Differential Revision: D30414156

fbshipit-source-id: 0f3a219a22aee10ac53184cbd95940726c459d1f
---
 caffe2/serialize/versions.h                    |  2 +-
 test/cpp/jit/test_lite_interpreter.cpp         | 62 ++++++++++++++++++++++++++
 torch/csrc/jit/mobile/function.cpp             | 38 +++++++++++-----
 torch/csrc/jit/runtime/interpreter.cpp         |  2 +
 torch/csrc/jit/runtime/interpreter.h           |  1 +
 torch/csrc/jit/runtime/interpreter/code_impl.h | 37 +++++++++------
 6 files changed, 115 insertions(+), 27 deletions(-)

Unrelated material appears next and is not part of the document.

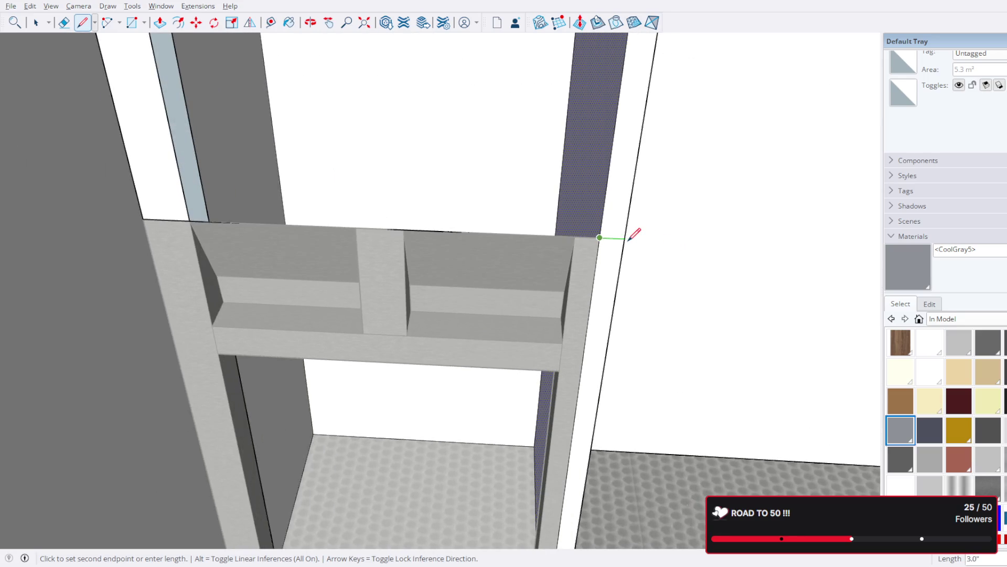
middle_click_drag(632, 227, 585, 244)
left_click(36, 22)
left_click(488, 264)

diff --git a/caffe2/serialize/versions.h b/caffe2/serialize/versions.h
index 61c8c46..ed57958 100644
--- a/caffe2/serialize/versions.h
+++ b/caffe2/serialize/versions.h
@@ -85,7 +85,7 @@ static_assert(kProducedBytecodeVersion >= kProducedFileFormatVersion,
 // we should support this model_version. For example, we provide a wrapper to
 // handle an updated operator.
 constexpr uint64_t kMinSupportedBytecodeVersion = 0x3L;
-constexpr uint64_t kMaxSupportedBytecodeVersion = 0x6L;
+constexpr uint64_t kMaxSupportedBytecodeVersion = 0x7L;
 
 } // namespace serialize
 } // namespace caffe2
diff --git a/test/cpp/jit/test_lite_interpreter.cpp b/test/cpp/jit/test_lite_interpreter.cpp
index 26100b3..b362c8a 100644
--- a/test/cpp/jit/test_lite_interpreter.cpp
+++ b/test/cpp/jit/test_lite_interpreter.cpp
@@ -1035,6 +1035,68 @@ TEST(LiteInterpreterTest, DefaultArgsPinvSpecifyDefault) {
   testLiteModuleCompareResultTensors(m, inputs);
 }
 
+void testDefaultArgsPinvWithOutArg(int num_args) {
+  Module m("m");
+  if (num_args == 1) {
+    m.define(R"(
+      def forward(self, input):
+        return torch.linalg_pinv(input, out=input)
+    )");
+  } else if (num_args == 2) {
+    m.define(R"(
+      def forward(self, input):
+        return torch.linalg_pinv(input, 1e-5, out=input)
+    )");
+  } else if (num_args == 3) {
+    m.define(R"(
+      def forward(self, input):
+        return torch.linalg_pinv(input, 1e-5, True, out=input)
+    )");
+  }
+
+  const int N = 28;
+  auto input = torch::range(1, N * N, 1);
+  input[0] = 10000; // a more stable matrix
+  input = input.view({N, N});
+  auto ref = m.run_method("forward", input);
+  TORCH_CHECK(!input.equal(torch::range(1, N * N, 1)));
+  TORCH_CHECK(input.equal(ref.toTensor()));
+}
+
+TEST(LiteInterpreterTest, DefaultArgsPinvWithOutArg) {
+  // Test with different number of specified arguments + out arg.
+  // Arguments not specified take default value.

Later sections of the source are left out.